Convert the material, from its first line through the line containing "line at (934, 236): present -> none", into a Markdown table with the columns Row and Entry, numbering each line and leaving out blank lines.

» **Dataset records**
>>>

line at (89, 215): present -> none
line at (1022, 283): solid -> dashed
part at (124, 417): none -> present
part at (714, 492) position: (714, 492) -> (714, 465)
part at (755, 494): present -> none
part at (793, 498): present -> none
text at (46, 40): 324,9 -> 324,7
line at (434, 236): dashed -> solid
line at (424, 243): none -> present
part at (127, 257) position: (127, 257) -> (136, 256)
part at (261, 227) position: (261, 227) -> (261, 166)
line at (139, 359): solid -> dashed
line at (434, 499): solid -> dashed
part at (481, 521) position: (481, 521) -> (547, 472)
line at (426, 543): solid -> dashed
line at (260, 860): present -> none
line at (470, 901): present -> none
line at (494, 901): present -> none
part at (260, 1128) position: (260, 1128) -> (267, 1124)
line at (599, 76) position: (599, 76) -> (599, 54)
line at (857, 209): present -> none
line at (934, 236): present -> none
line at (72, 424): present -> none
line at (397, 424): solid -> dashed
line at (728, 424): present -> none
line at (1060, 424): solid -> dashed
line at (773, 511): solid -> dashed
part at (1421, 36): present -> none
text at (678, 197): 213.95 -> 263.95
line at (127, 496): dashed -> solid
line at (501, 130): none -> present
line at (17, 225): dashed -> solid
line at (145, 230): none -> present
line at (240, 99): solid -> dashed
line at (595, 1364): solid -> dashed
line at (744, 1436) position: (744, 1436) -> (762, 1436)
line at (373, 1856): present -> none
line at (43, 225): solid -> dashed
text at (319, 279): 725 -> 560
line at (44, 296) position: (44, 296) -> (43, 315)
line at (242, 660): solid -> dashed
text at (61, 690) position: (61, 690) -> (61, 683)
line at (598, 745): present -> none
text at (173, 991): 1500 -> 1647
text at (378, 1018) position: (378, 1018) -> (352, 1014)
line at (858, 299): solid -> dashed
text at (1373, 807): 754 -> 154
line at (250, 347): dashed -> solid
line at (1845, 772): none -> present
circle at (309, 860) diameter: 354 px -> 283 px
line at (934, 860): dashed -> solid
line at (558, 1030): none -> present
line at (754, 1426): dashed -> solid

<<<

» **Response to the task**
| Row | Entry |
|---|---|
| 1 | line at (89, 215): present -> none |
| 2 | line at (1022, 283): solid -> dashed |
| 3 | part at (124, 417): none -> present |
| 4 | part at (714, 492) position: (714, 492) -> (714, 465) |
| 5 | part at (755, 494): present -> none |
| 6 | part at (793, 498): present -> none |
| 7 | text at (46, 40): 324,9 -> 324,7 |
| 8 | line at (434, 236): dashed -> solid |
| 9 | line at (424, 243): none -> present |
| 10 | part at (127, 257) position: (127, 257) -> (136, 256) |
| 11 | part at (261, 227) position: (261, 227) -> (261, 166) |
| 12 | line at (139, 359): solid -> dashed |
| 13 | line at (434, 499): solid -> dashed |
| 14 | part at (481, 521) position: (481, 521) -> (547, 472) |
| 15 | line at (426, 543): solid -> dashed |
| 16 | line at (260, 860): present -> none |
| 17 | line at (470, 901): present -> none |
| 18 | line at (494, 901): present -> none |
| 19 | part at (260, 1128) position: (260, 1128) -> (267, 1124) |
| 20 | line at (599, 76) position: (599, 76) -> (599, 54) |
| 21 | line at (857, 209): present -> none |
| 22 | line at (934, 236): present -> none |